Bu durumda mahkemece yeniden konusunda uzman teknik bilirkişilerden oluşturulacak 3 kişilik bilirkişi kurulu menfatiyle mahallinde yeniden keşif yapılıp sözleşme ile üstlenilen işlerin yapıldığı daireler ve özellikle delil tesbitleri sonrası düzenlenen bilirkişi raporlarında eksik ve kusurlu imalâtlar olduğu belirtilip gözlenen daireler ve bağımsız bölümler üzerinde inceleme yapmak, davalı vekilinin bozmadan önce alınan bilirkişi raporuna yaptığı itirazlarını da karşılamak suretiyle eksik ve kusurlu işler ile giderim bedelleri ve sözleşme hükümlerine göre davacı taşeronun işi teslim etmesi gerektiği tarih tespit edilip hangi tarihte teslim edildiği taraflardan sorulup araştırılarak tespit edildikten sonra davalının ihtirazı kayıtsız işi teslim alıp almadığı da göz önünde bulundurulmak suretiyle davalının gecikme cezası istemekte haklı olup olmadığı ve bunun miktarı konusunda da gerekçeli ve denetime elverişli rapor alınarak değerlendirilip sonucuna uygun bir karar verilmesi gerekirken bu hususlar üzerinde durulmadan eksik inceleme ve yanlış değerlendirme ile yazılı şekilde hüküm tesisi doğru olmamış, kararın bozulması uygun bulunmuştur.
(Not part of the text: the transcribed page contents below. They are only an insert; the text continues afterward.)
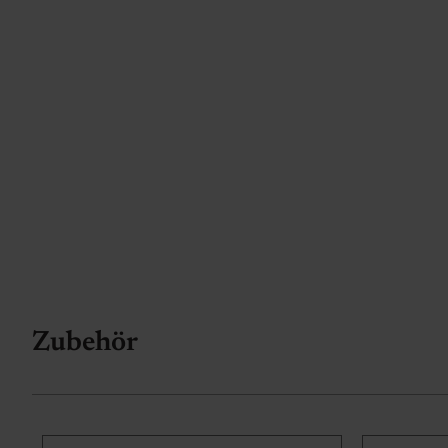
Zubehör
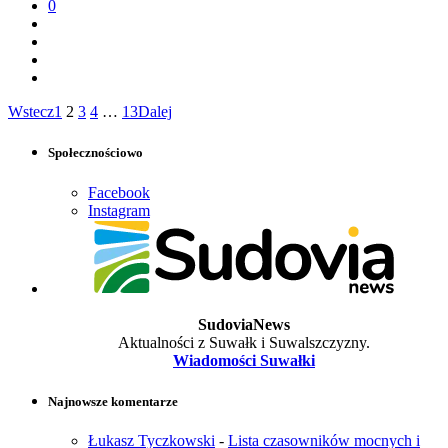
0
Wstecz
1
2
3
4
…
13
Dalej
Społecznościowo
Facebook
Instagram
SudoviaNews
Aktualności z Suwałk i Suwalszczyzny.
Wiadomości Suwałki
Najnowsze komentarze
Łukasz Tyczkowski
-
Lista czasowników mocnych i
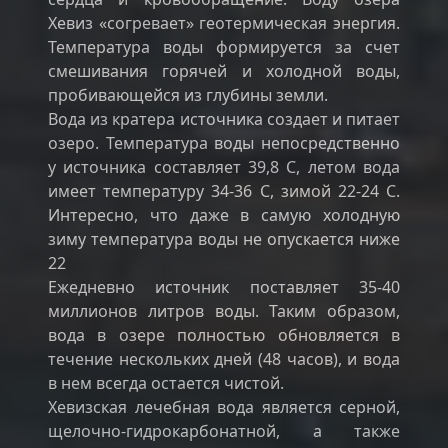
Хевиз «согревает» геотермическая энергия.
Температура воды формируется за счет
смешивания горячей и холодной воды,
пробивающейся из глубины земли.
Вода из кратера источника создает и питает
озеро. Температура воды непосредственно
у источника составляет 39,8 С, летом вода
имеет температуру 34-36 С, зимой 22-24 С.
Интересно, что даже в самую холодную
зиму температура воды не опускается ниже
22
Ежедневно источник поставляет 35-40
миллионов литров воды. Таким образом,
вода в озере полностью обновляется в
течение нескольких дней (48 часов), и вода
в нем всегда остается чистой.
Хевизская лечебная вода является серной,
щелочно-гидрокарбонатной, а также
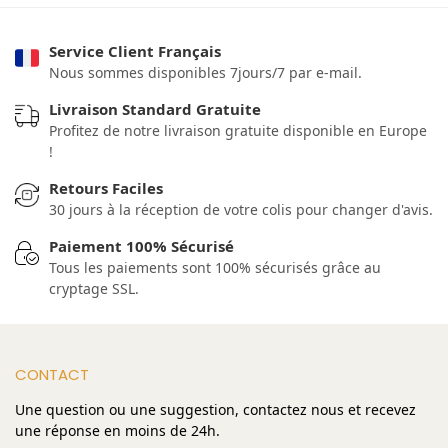
Service Client Français
Nous sommes disponibles 7jours/7 par e-mail.
Livraison Standard Gratuite
Profitez de notre livraison gratuite disponible en Europe
!
Retours Faciles
30 jours à la réception de votre colis pour changer d'avis.
Paiement 100% Sécurisé
Tous les paiements sont 100% sécurisés grâce au
cryptage SSL.
CONTACT
Une question ou une suggestion, contactez nous et recevez
une réponse en moins de 24h.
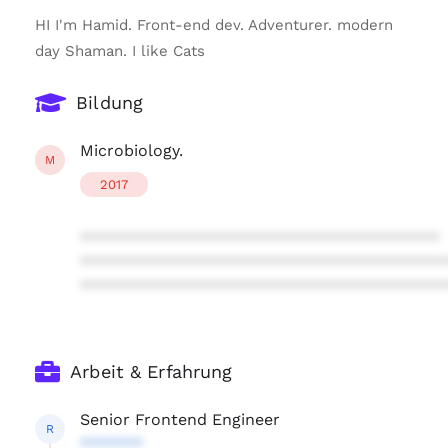
HI I'm Hamid. Front-end dev. Adventurer. modern
day Shaman. I like Cats
Bildung
Microbiology.
M
2017
****************************************
****************************************
****************************************
Arbeit & Erfahrung
Senior Frontend Engineer
R
*******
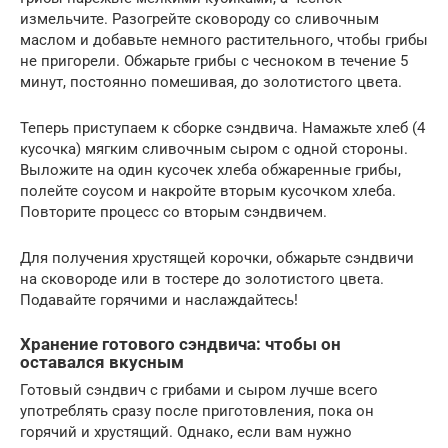
измельчите. Разогрейте сковороду со сливочным
маслом и добавьте немного растительного, чтобы грибы
не пригорели. Обжарьте грибы с чесноком в течение 5
минут, постоянно помешивая, до золотистого цвета.
Теперь приступаем к сборке сэндвича. Намажьте хлеб (4
кусочка) мягким сливочным сыром с одной стороны.
Выложите на один кусочек хлеба обжаренные грибы,
полейте соусом и накройте вторым кусочком хлеба.
Повторите процесс со вторым сэндвичем.
Для получения хрустящей корочки, обжарьте сэндвичи
на сковороде или в тостере до золотистого цвета.
Подавайте горячими и наслаждайтесь!
Хранение готового сэндвича: чтобы он
оставался вкусным
Готовый сэндвич с грибами и сыром лучше всего
употреблять сразу после приготовления, пока он
горячий и хрустящий. Однако, если вам нужно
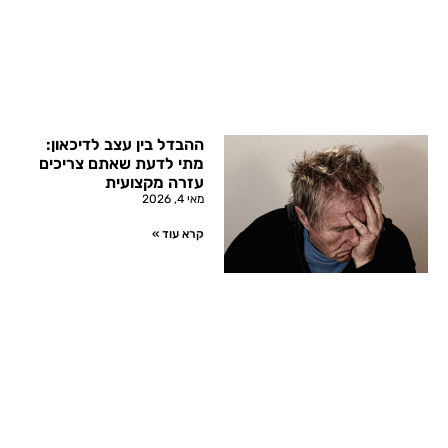
ההבדל בין עצב לדיכאון:
מתי לדעת שאתם צריכים
עזרה מקצועית
מאי 4, 2026
קרא עוד »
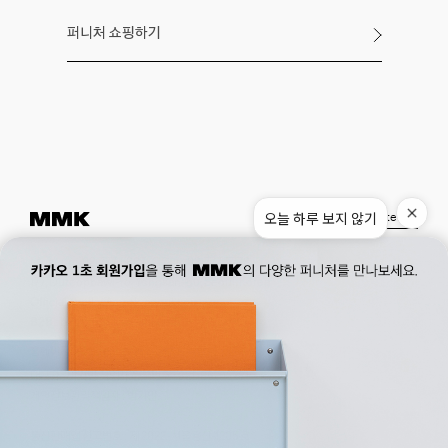
퍼니처 쇼핑하기
오늘 하루 보지 않기
Instagram
Pinterest
Museum.
02. 777. 5887
Office.
02. 777. 5778
177, Duteopbawi-ro, Yongsan-gu, Seoul, Korea
Official : hello@mmk-seoul.com
B2B : b2b@mmk-seoul.com
홈페이지 이용약관
개인정보 처리방침
대표자 : 박기민 사업자 등록번호 : 821-86-02281
개인정보관리책임자 : 박기민
통신판매업 신고번호 : 제 2022-서울용산-1205 호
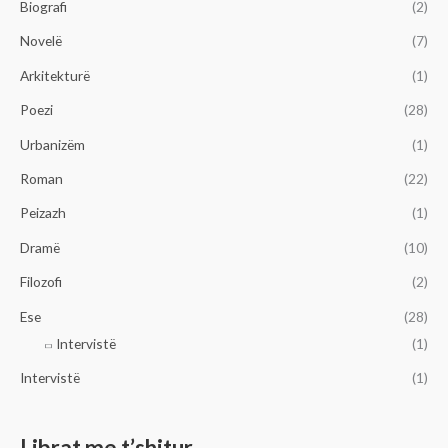
Biografi
(2)
Novelë
(7)
Arkitekturë
(1)
Poezi
(28)
Urbanizëm
(1)
Roman
(22)
Peizazh
(1)
Dramë
(10)
Filozofi
(2)
Ese
(28)
Intervistë
(1)
Intervistë
(1)
Librat me t’shitur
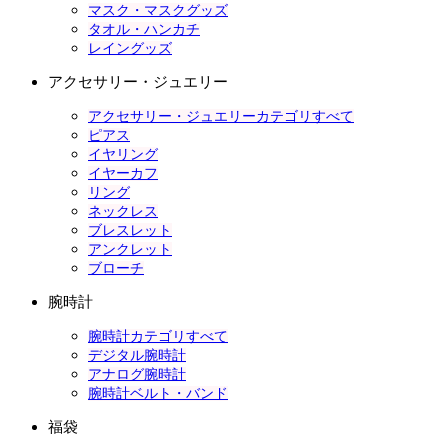
マスク・マスクグッズ
タオル・ハンカチ
レイングッズ
アクセサリー・ジュエリー
アクセサリー・ジュエリーカテゴリすべて
ピアス
イヤリング
イヤーカフ
リング
ネックレス
ブレスレット
アンクレット
ブローチ
腕時計
腕時計カテゴリすべて
デジタル腕時計
アナログ腕時計
腕時計ベルト・バンド
福袋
SONUÇ: Yukarıda 1. bentte açıklanan nedenlerle davalının diğer temyiz itirazlarının reddine, 2. bent uyarınca kabulü ile hükmün davalı yararına BOZULMASINA, ödediği temyiz peşin harcının istek halinde temyiz eden davalıya geri verilmesine, karara karşı tebliğ tarihinden itibaren 15 gün içinde karar düzeltme isteminde bulunulabileceğine 08.11.2017 gününde oybirliğiyle karar verildi.